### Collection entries
****************************************

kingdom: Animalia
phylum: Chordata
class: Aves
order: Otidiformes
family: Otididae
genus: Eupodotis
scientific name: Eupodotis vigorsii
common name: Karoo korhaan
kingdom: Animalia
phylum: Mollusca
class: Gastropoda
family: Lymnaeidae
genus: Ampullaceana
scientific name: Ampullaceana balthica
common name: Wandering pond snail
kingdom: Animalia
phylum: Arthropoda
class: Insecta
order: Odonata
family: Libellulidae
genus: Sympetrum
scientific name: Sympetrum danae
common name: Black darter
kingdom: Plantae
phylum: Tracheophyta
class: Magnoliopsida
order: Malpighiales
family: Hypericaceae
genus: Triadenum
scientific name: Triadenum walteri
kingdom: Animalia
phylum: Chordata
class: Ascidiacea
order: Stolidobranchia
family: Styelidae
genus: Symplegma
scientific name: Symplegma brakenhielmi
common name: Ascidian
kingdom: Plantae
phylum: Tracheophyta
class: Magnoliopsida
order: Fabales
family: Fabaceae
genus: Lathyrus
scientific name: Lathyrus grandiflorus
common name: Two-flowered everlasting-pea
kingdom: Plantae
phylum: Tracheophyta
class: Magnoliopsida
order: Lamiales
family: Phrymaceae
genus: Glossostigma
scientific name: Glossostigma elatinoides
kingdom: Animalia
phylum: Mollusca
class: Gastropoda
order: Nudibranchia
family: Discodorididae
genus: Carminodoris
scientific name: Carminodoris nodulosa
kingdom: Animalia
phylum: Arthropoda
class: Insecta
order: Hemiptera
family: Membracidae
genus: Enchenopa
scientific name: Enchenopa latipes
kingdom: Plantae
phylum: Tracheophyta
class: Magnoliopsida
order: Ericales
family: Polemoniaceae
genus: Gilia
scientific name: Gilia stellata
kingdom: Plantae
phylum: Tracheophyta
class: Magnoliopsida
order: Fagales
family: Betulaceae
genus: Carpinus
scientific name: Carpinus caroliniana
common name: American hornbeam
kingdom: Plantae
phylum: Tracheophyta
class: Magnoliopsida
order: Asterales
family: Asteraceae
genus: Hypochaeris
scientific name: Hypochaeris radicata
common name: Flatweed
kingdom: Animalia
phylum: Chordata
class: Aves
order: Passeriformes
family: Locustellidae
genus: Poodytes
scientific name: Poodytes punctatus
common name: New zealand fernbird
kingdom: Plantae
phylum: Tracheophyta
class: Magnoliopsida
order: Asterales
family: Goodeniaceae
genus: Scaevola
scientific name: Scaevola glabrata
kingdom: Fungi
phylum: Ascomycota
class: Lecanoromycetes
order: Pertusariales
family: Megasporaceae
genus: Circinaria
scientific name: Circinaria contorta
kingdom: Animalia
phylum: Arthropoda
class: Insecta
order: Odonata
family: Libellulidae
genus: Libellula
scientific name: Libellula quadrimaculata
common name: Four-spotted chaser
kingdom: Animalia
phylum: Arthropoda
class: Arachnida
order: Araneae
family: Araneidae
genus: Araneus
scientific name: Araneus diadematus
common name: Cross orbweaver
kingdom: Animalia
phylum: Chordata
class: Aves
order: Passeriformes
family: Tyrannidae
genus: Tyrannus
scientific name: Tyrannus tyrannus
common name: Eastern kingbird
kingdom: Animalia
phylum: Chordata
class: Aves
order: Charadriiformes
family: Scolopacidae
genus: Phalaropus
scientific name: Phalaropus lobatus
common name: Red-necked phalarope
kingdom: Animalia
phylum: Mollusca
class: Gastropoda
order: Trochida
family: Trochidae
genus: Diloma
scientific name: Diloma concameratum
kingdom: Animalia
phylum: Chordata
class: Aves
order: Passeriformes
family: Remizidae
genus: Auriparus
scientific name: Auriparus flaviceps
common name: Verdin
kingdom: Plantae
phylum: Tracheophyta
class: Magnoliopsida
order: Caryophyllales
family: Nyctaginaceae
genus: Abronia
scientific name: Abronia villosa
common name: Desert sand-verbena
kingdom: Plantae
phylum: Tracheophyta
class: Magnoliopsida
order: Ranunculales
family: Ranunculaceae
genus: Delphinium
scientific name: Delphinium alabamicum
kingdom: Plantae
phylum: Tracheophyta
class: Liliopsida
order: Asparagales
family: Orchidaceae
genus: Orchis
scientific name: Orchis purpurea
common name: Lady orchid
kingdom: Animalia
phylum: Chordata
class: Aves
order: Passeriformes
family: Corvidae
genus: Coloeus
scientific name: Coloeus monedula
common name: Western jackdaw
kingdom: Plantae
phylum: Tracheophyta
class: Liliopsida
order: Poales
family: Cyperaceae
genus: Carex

****************************************

### SET PROBLEM
Rewrite the whole listing, putting "vernacular name" wherever "common name" appears and keeping every other part unchanged.

### ANSWER TO THIS EXERCISE
kingdom: Animalia
phylum: Chordata
class: Aves
order: Otidiformes
family: Otididae
genus: Eupodotis
scientific name: Eupodotis vigorsii
vernacular name: Karoo korhaan
kingdom: Animalia
phylum: Mollusca
class: Gastropoda
family: Lymnaeidae
genus: Ampullaceana
scientific name: Ampullaceana balthica
vernacular name: Wandering pond snail
kingdom: Animalia
phylum: Arthropoda
class: Insecta
order: Odonata
family: Libellulidae
genus: Sympetrum
scientific name: Sympetrum danae
vernacular name: Black darter
kingdom: Plantae
phylum: Tracheophyta
class: Magnoliopsida
order: Malpighiales
family: Hypericaceae
genus: Triadenum
scientific name: Triadenum walteri
kingdom: Animalia
phylum: Chordata
class: Ascidiacea
order: Stolidobranchia
family: Styelidae
genus: Symplegma
scientific name: Symplegma brakenhielmi
vernacular name: Ascidian
kingdom: Plantae
phylum: Tracheophyta
class: Magnoliopsida
order: Fabales
family: Fabaceae
genus: Lathyrus
scientific name: Lathyrus grandiflorus
vernacular name: Two-flowered everlasting-pea
kingdom: Plantae
phylum: Tracheophyta
class: Magnoliopsida
order: Lamiales
family: Phrymaceae
genus: Glossostigma
scientific name: Glossostigma elatinoides
kingdom: Animalia
phylum: Mollusca
class: Gastropoda
order: Nudibranchia
family: Discodorididae
genus: Carminodoris
scientific name: Carminodoris nodulosa
kingdom: Animalia
phylum: Arthropoda
class: Insecta
order: Hemiptera
family: Membracidae
genus: Enchenopa
scientific name: Enchenopa latipes
kingdom: Plantae
phylum: Tracheophyta
class: Magnoliopsida
order: Ericales
family: Polemoniaceae
genus: Gilia
scientific name: Gilia stellata
kingdom: Plantae
phylum: Tracheophyta
class: Magnoliopsida
order: Fagales
family: Betulaceae
genus: Carpinus
scientific name: Carpinus caroliniana
vernacular name: American hornbeam
kingdom: Plantae
phylum: Tracheophyta
class: Magnoliopsida
order: Asterales
family: Asteraceae
genus: Hypochaeris
scientific name: Hypochaeris radicata
vernacular name: Flatweed
kingdom: Animalia
phylum: Chordata
class: Aves
order: Passeriformes
family: Locustellidae
genus: Poodytes
scientific name: Poodytes punctatus
vernacular name: New zealand fernbird
kingdom: Plantae
phylum: Tracheophyta
class: Magnoliopsida
order: Asterales
family: Goodeniaceae
genus: Scaevola
scientific name: Scaevola glabrata
kingdom: Fungi
phylum: Ascomycota
class: Lecanoromycetes
order: Pertusariales
family: Megasporaceae
genus: Circinaria
scientific name: Circinaria contorta
kingdom: Animalia
phylum: Arthropoda
class: Insecta
order: Odonata
family: Libellulidae
genus: Libellula
scientific name: Libellula quadrimaculata
vernacular name: Four-spotted chaser
kingdom: Animalia
phylum: Arthropoda
class: Arachnida
order: Araneae
family: Araneidae
genus: Araneus
scientific name: Araneus diadematus
vernacular name: Cross orbweaver
kingdom: Animalia
phylum: Chordata
class: Aves
order: Passeriformes
family: Tyrannidae
genus: Tyrannus
scientific name: Tyrannus tyrannus
vernacular name: Eastern kingbird
kingdom: Animalia
phylum: Chordata
class: Aves
order: Charadriiformes
family: Scolopacidae
genus: Phalaropus
scientific name: Phalaropus lobatus
vernacular name: Red-necked phalarope
kingdom: Animalia
phylum: Mollusca
class: Gastropoda
order: Trochida
family: Trochidae
genus: Diloma
scientific name: Diloma concameratum
kingdom: Animalia
phylum: Chordata
class: Aves
order: Passeriformes
family: Remizidae
genus: Auriparus
scientific name: Auriparus flaviceps
vernacular name: Verdin
kingdom: Plantae
phylum: Tracheophyta
class: Magnoliopsida
order: Caryophyllales
family: Nyctaginaceae
genus: Abronia
scientific name: Abronia villosa
vernacular name: Desert sand-verbena
kingdom: Plantae
phylum: Tracheophyta
class: Magnoliopsida
order: Ranunculales
family: Ranunculaceae
genus: Delphinium
scientific name: Delphinium alabamicum
kingdom: Plantae
phylum: Tracheophyta
class: Liliopsida
order: Asparagales
family: Orchidaceae
genus: Orchis
scientific name: Orchis purpurea
vernacular name: Lady orchid
kingdom: Animalia
phylum: Chordata
class: Aves
order: Passeriformes
family: Corvidae
genus: Coloeus
scientific name: Coloeus monedula
vernacular name: Western jackdaw
kingdom: Plantae
phylum: Tracheophyta
class: Liliopsida
order: Poales
family: Cyperaceae
genus: Carex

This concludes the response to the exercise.